TASK DESCRIPTION:
Decide whether each statement below agrees with the text on dungeon stairs, answering yes or no and quoting the words of the text that settle it.
1. Most stairs found in dungeons are gradual.
2. Climbing steep stairs costs 3 squares of movement for each square of stairs.
3. On spiral stairs, characters gain cover against foes above them.

TEXT UNDER STUDY:
::::
Gradual Stairs: Stairs that rise less than 5 feet for every 5 feet of horizontal distance they cover don’t affect movement, but characters who attack a foe below them gain a +1 bonus on attack rolls from being on higher ground. Most stairs in dungeons are gradual, except for spiral stairs (see below).
Steep Stairs: Characters moving up steep stairs (which rise at a 45- degree angle or steeper) must spend 2 squares of movement to enter each square of stairs. Characters running or charging down steep stairs must succeed on a DC 10 Balance check upon entering the first steep stairs square. Characters who fail stumble and must end their movement 1d2×5 feet later. Characters who fail by 5 or more take 1d6 points of damage and fall prone in the square where they end their movement. Steep stairs increase the DC of Tumble checks by 5.
Spiral Stairs: This form of steep stairs is designed to make defending a fortress easier. Characters gain cover against foes below them on spiral stairs because they can easily duck around the staircase’s central support.
::::
STUDY MATERIAL:
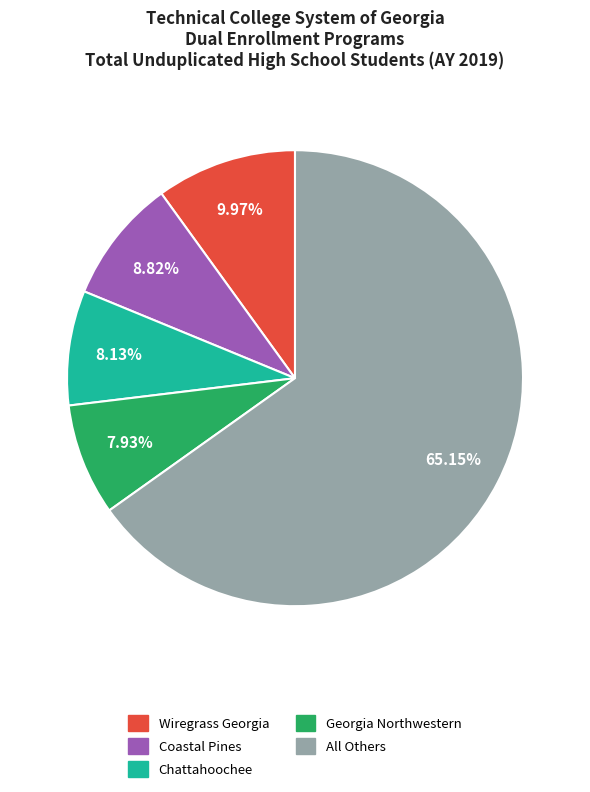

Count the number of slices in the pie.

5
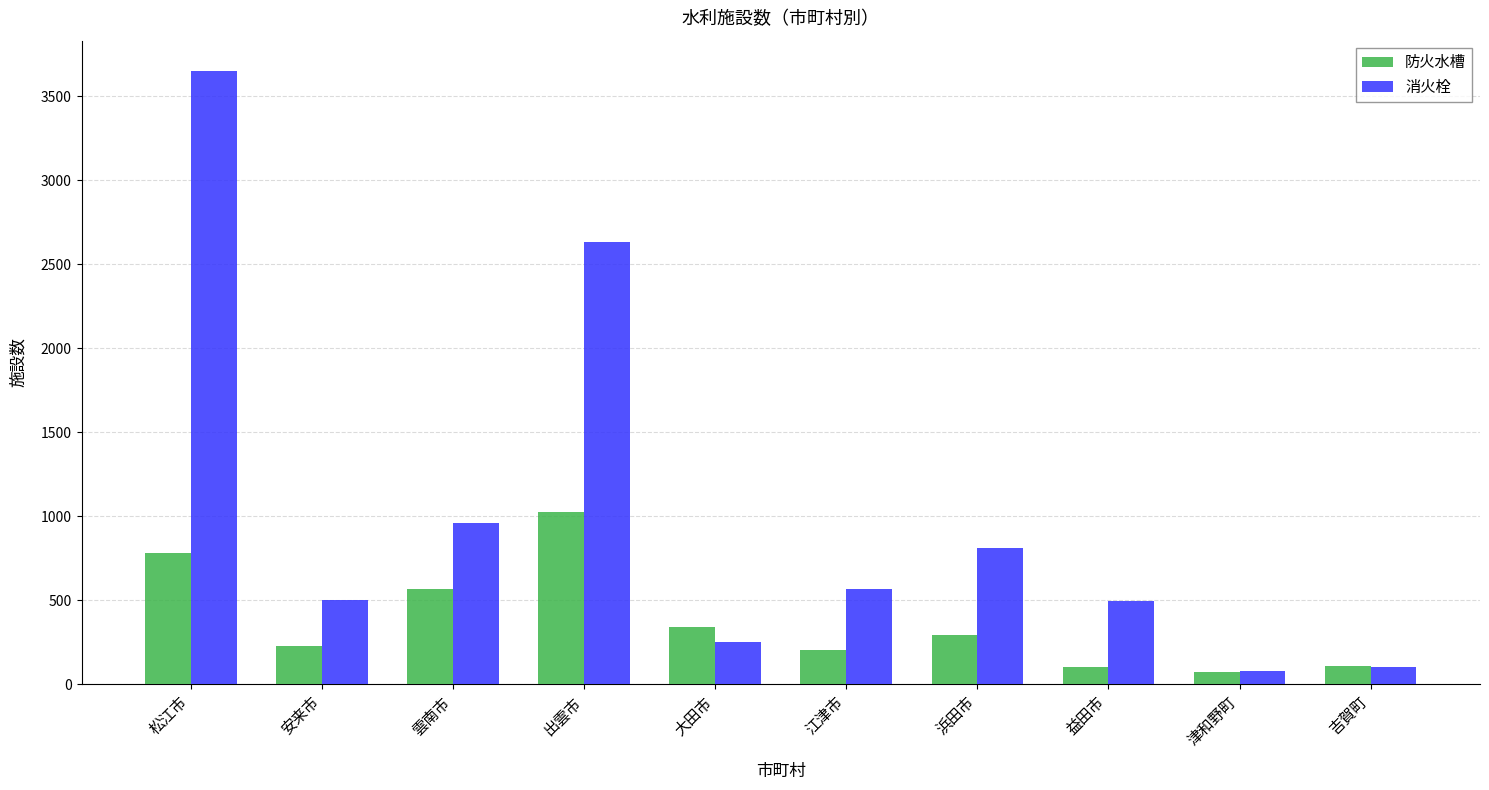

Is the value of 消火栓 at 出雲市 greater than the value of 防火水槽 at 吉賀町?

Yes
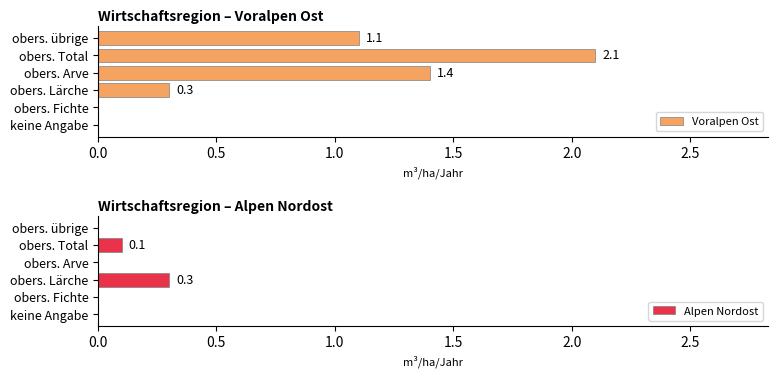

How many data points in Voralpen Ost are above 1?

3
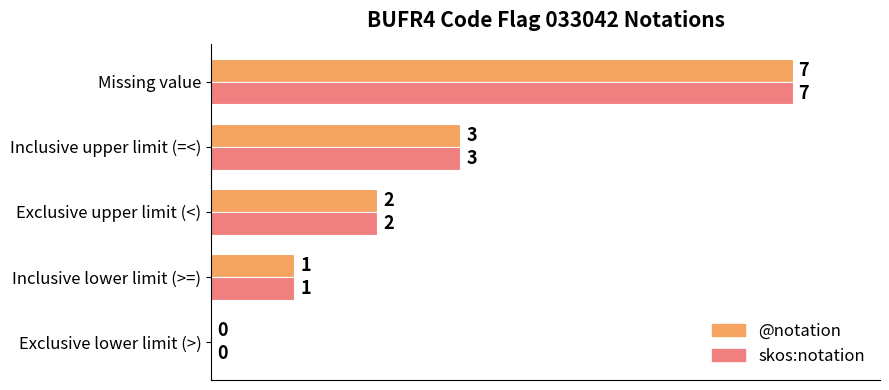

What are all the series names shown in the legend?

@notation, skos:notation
::::
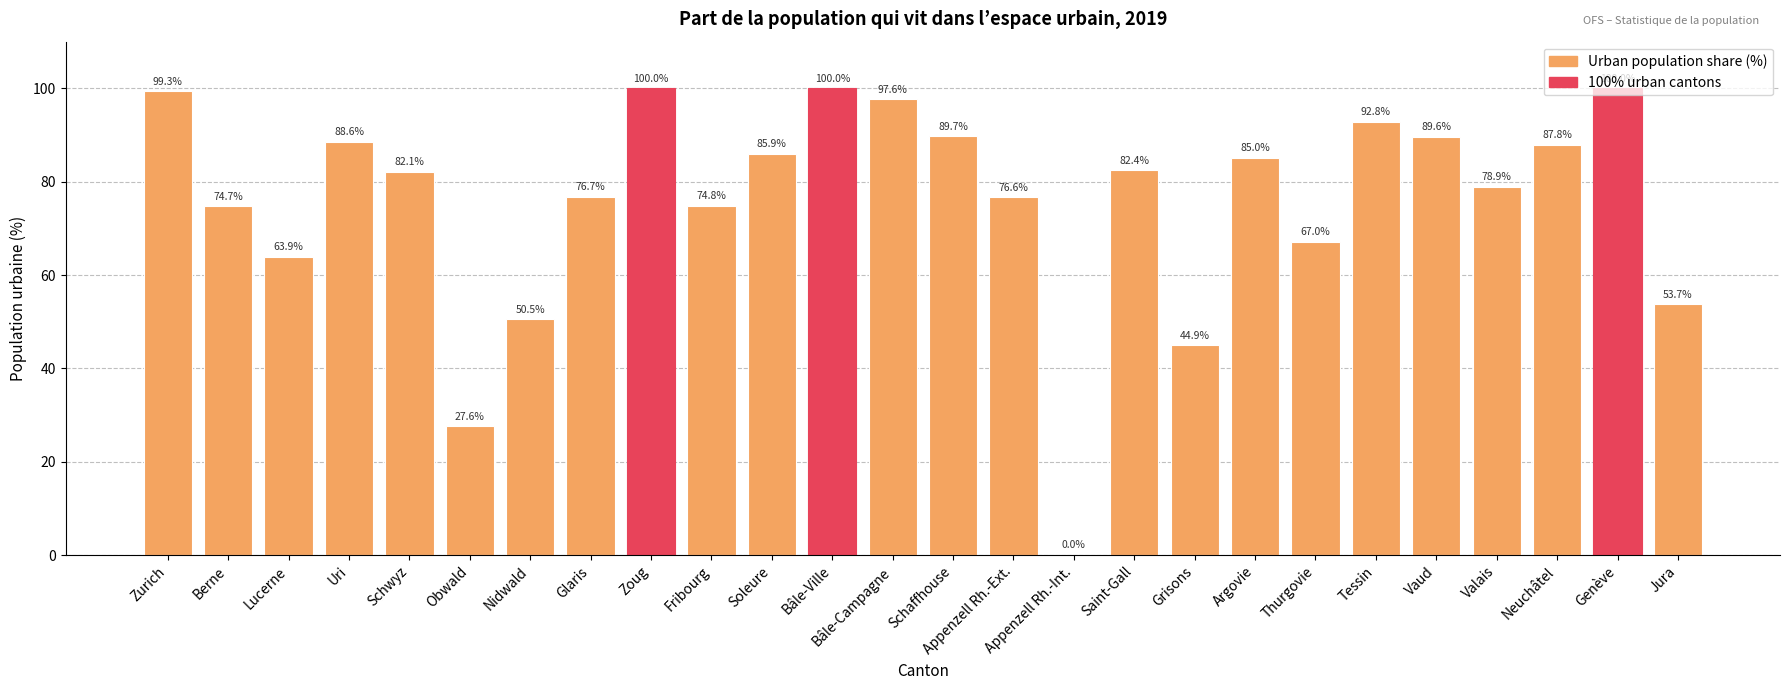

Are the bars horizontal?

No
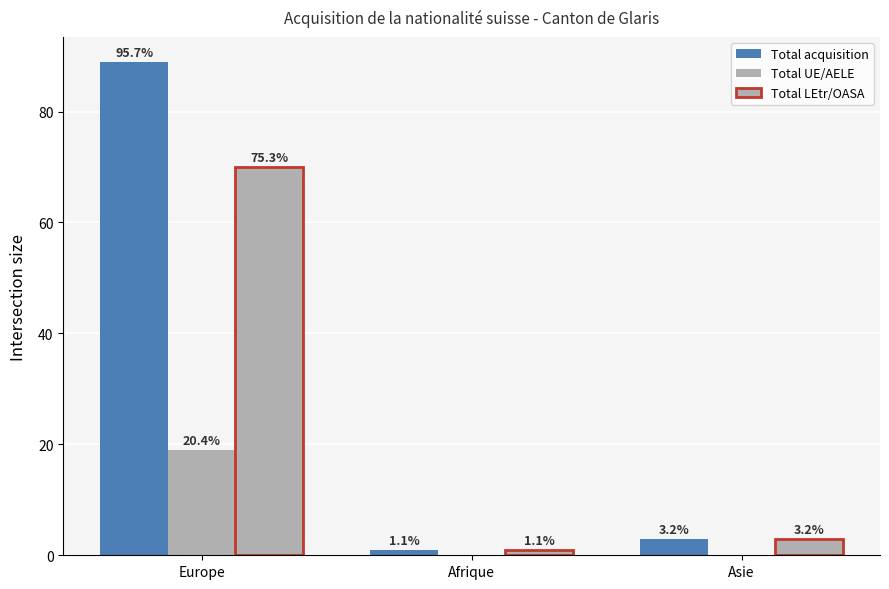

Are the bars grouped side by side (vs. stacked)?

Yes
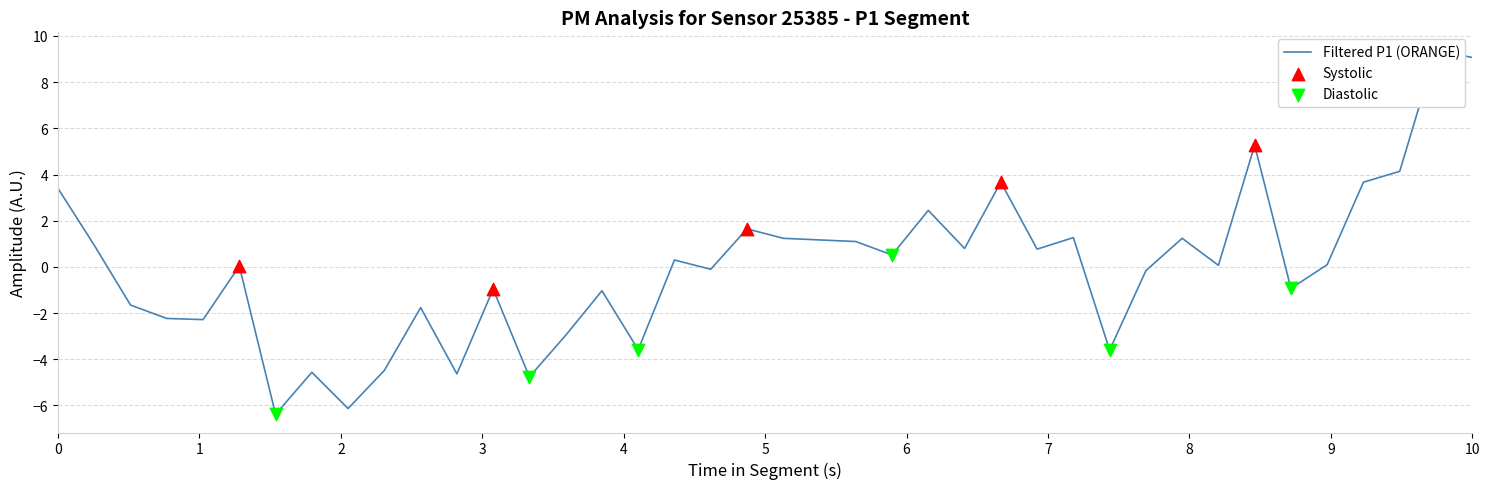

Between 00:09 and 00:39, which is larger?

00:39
::::
RESULT FOR THIS TASK:
1. Yes: "Most stairs in dungeons are gradual, except for spiral stairs"
2. No: "must spend 2 squares of movement to enter each square of stairs"
3. No: "Characters gain cover against foes below them on spiral stairs"